**REQUIREMENT:** Look below for the line holding "left hip: (474, 123, -5)" and the line holding "right ankle: (359, 126, 11)". Repeat those two and everything between, exactly.

**GIVEN DATA:**

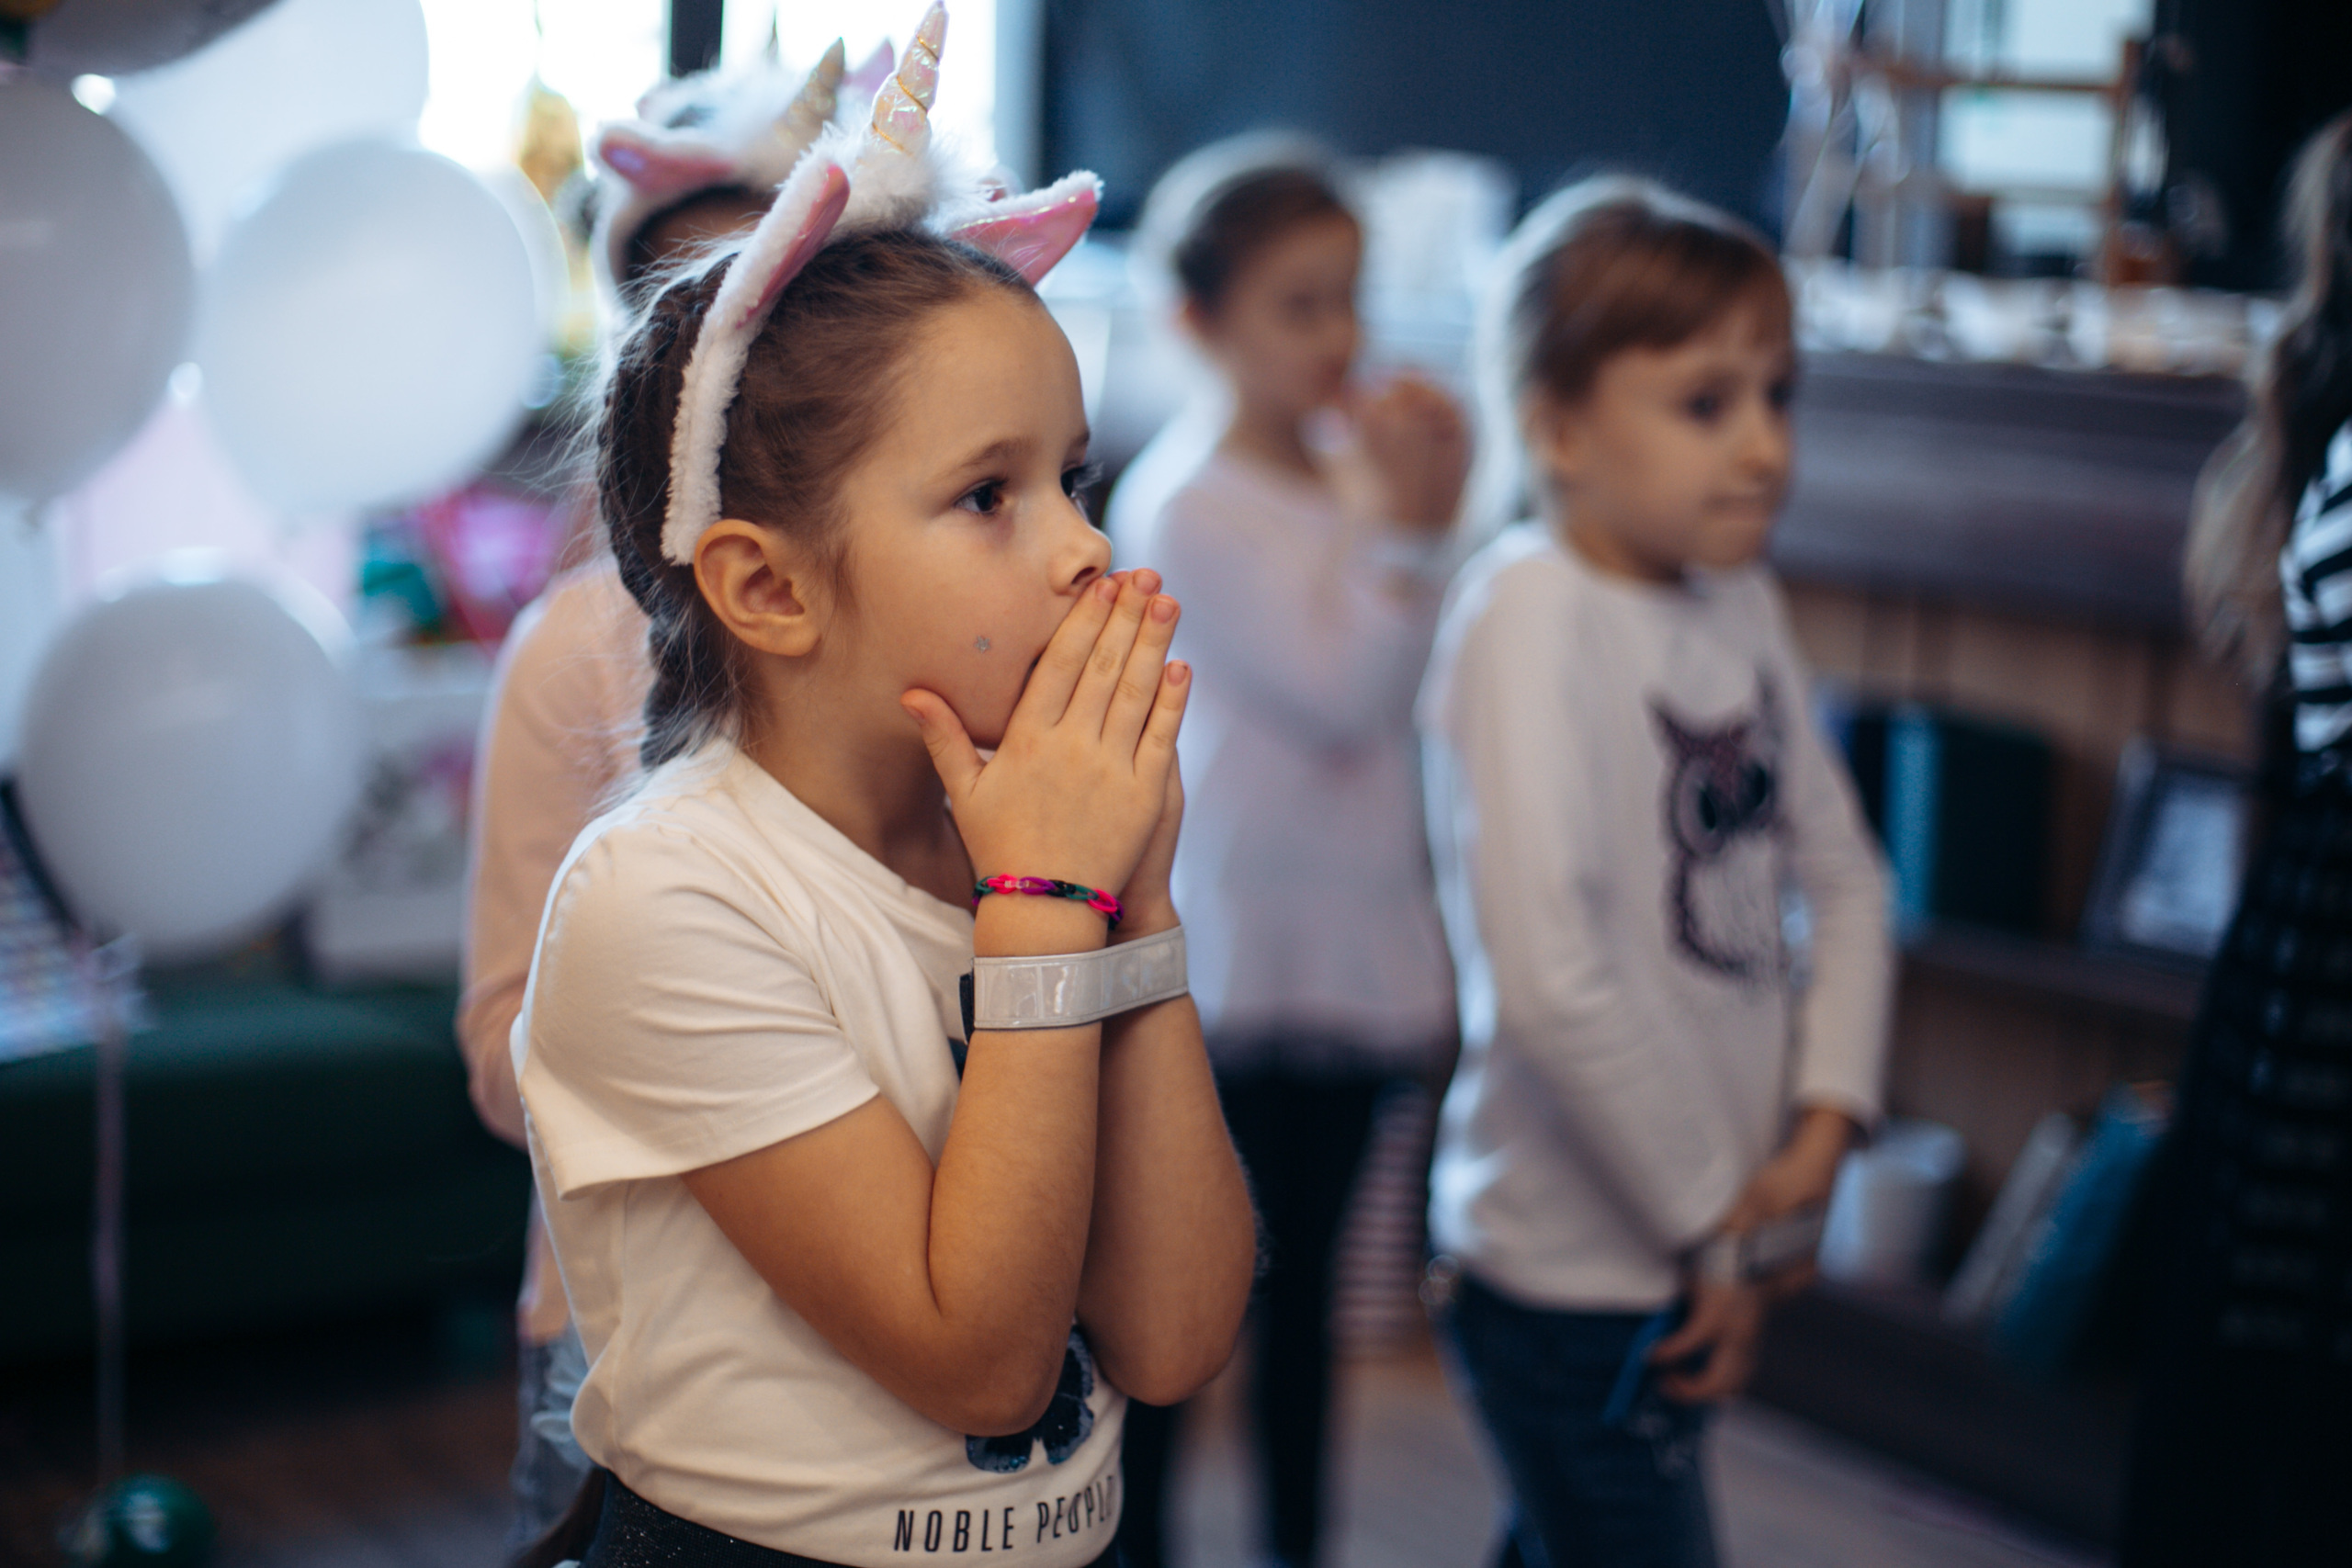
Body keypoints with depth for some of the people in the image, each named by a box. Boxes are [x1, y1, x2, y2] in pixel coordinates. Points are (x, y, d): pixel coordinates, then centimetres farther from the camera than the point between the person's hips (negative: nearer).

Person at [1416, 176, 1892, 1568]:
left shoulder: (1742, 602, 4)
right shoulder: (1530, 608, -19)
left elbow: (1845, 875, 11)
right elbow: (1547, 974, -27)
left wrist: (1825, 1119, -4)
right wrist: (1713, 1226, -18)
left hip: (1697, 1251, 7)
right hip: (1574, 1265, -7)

* * *

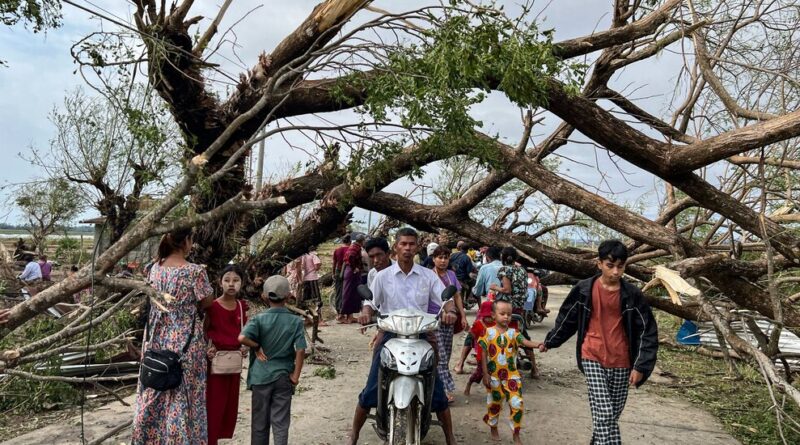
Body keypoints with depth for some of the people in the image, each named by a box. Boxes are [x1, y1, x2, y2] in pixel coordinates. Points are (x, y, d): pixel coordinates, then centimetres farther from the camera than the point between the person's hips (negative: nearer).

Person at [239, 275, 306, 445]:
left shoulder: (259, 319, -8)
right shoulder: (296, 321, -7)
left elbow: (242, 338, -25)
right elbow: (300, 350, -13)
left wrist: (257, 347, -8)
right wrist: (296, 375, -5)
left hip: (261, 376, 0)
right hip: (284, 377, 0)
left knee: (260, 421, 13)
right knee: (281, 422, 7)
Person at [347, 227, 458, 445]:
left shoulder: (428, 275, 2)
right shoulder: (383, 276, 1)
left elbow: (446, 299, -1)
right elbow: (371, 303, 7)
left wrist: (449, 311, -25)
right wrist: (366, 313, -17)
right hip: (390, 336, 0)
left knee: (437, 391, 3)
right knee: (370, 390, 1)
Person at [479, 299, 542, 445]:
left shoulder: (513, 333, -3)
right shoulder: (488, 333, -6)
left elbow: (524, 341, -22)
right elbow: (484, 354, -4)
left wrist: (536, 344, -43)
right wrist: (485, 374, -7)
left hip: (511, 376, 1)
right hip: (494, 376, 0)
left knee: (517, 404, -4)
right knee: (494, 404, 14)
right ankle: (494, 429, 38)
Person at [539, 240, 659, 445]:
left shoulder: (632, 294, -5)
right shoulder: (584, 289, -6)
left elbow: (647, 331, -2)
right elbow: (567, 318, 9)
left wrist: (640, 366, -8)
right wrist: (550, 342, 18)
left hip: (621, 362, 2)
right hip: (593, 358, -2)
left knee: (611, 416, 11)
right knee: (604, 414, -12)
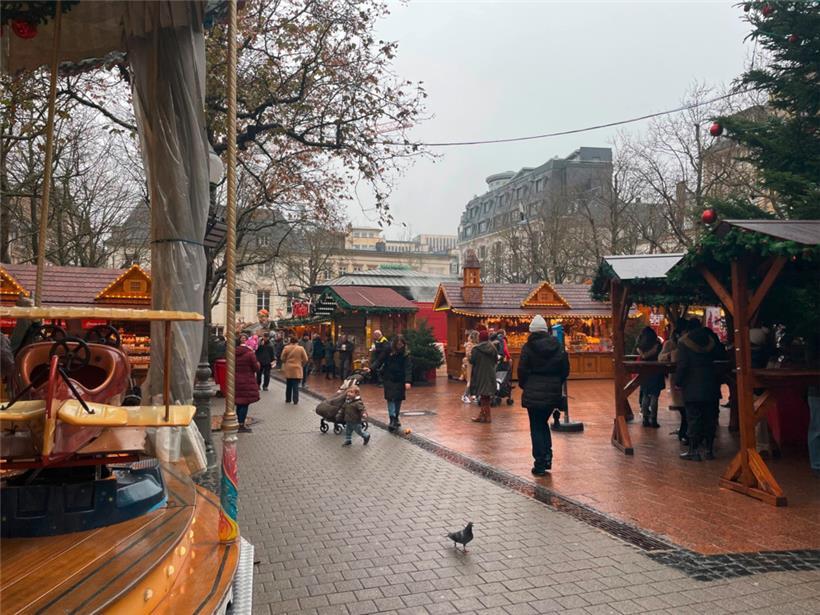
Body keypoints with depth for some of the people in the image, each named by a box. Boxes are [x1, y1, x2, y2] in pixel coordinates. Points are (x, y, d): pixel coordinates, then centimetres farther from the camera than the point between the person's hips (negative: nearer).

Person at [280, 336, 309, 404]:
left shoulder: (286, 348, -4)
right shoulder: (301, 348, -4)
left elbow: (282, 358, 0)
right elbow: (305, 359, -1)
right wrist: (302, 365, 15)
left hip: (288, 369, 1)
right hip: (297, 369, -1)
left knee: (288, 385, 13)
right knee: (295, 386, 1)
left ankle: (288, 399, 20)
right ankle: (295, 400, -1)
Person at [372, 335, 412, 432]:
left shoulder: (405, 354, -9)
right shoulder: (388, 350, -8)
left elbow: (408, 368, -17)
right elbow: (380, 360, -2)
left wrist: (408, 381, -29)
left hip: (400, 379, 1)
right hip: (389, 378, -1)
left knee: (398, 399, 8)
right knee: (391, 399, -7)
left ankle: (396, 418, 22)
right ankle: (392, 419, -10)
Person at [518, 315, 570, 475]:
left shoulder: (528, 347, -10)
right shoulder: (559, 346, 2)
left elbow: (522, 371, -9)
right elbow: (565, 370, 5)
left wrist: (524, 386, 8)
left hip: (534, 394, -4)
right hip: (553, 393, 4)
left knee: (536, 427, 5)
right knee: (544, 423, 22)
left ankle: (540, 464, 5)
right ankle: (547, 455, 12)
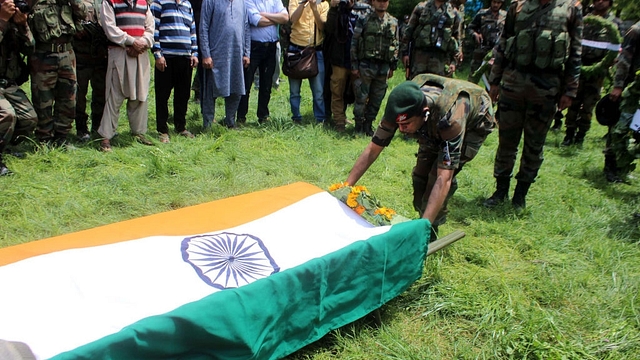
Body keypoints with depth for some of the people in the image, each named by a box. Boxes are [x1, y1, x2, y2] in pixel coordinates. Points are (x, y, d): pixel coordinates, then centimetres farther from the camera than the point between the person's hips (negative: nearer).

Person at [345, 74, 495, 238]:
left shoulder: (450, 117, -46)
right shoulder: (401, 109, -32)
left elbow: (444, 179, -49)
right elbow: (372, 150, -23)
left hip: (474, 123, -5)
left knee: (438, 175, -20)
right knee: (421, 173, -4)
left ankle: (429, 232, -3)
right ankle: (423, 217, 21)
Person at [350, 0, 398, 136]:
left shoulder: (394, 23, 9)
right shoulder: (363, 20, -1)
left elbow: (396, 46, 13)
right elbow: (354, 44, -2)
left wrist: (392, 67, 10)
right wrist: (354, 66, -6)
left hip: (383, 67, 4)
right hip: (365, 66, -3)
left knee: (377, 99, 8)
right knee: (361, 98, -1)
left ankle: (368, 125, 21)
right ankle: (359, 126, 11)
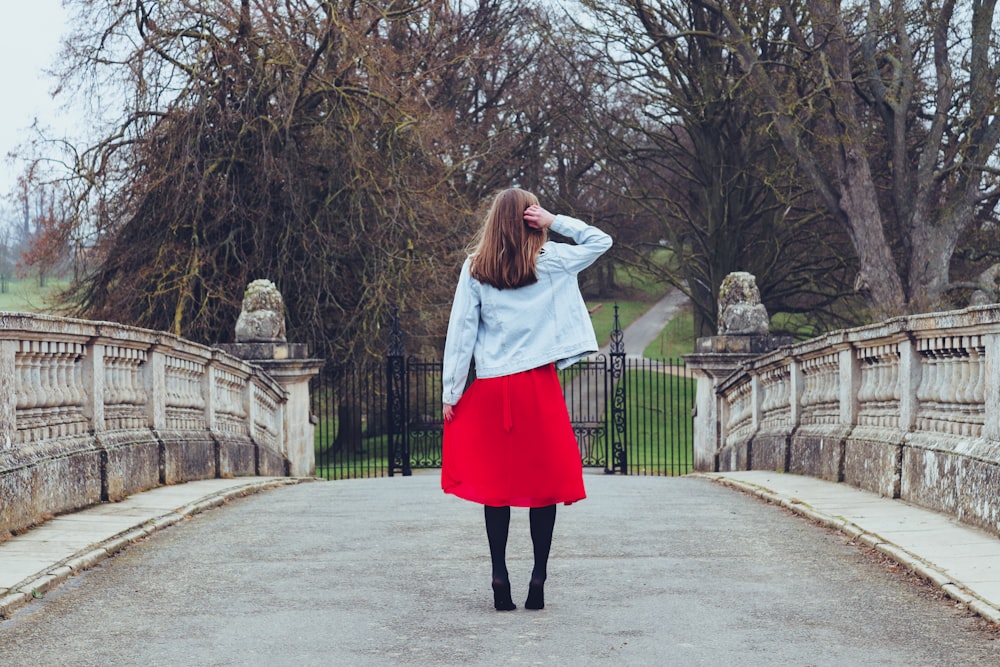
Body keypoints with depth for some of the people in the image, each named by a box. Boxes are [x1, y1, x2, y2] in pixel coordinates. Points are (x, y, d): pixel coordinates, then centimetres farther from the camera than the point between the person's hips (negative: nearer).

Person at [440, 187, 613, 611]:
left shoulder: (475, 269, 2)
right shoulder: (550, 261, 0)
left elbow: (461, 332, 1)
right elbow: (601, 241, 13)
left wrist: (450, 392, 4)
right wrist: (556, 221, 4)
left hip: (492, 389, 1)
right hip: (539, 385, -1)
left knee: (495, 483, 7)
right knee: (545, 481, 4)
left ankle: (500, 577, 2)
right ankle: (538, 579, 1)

--

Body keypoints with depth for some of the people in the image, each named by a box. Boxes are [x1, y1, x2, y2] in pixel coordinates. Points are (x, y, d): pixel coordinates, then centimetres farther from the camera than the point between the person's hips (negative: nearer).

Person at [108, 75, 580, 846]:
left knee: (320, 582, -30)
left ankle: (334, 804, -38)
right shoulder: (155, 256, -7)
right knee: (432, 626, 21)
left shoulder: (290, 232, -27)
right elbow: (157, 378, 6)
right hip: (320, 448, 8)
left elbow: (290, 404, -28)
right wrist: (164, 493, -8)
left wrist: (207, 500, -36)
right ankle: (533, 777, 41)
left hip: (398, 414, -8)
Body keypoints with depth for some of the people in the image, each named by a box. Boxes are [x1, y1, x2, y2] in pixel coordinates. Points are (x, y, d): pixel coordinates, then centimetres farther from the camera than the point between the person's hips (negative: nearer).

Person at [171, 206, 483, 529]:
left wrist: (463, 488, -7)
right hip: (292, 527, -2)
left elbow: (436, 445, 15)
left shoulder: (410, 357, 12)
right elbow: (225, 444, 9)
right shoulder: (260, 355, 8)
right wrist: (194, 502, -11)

**SOLUTION TO THE EXERCISE:**
left hip: (474, 123, -5)
left knee: (438, 175, -20)
right knee: (421, 173, -4)
left ankle: (429, 232, -3)
right ankle: (423, 217, 21)
Person at [350, 0, 398, 136]:
left shoulder: (394, 23, 9)
right shoulder: (363, 20, -1)
left elbow: (396, 46, 13)
right elbow: (354, 44, -2)
left wrist: (392, 67, 10)
right wrist: (354, 66, -6)
left hip: (383, 67, 4)
right hip: (365, 66, -3)
left knee: (377, 99, 8)
right knee: (361, 98, -1)
left ankle: (368, 125, 21)
right ankle: (359, 126, 11)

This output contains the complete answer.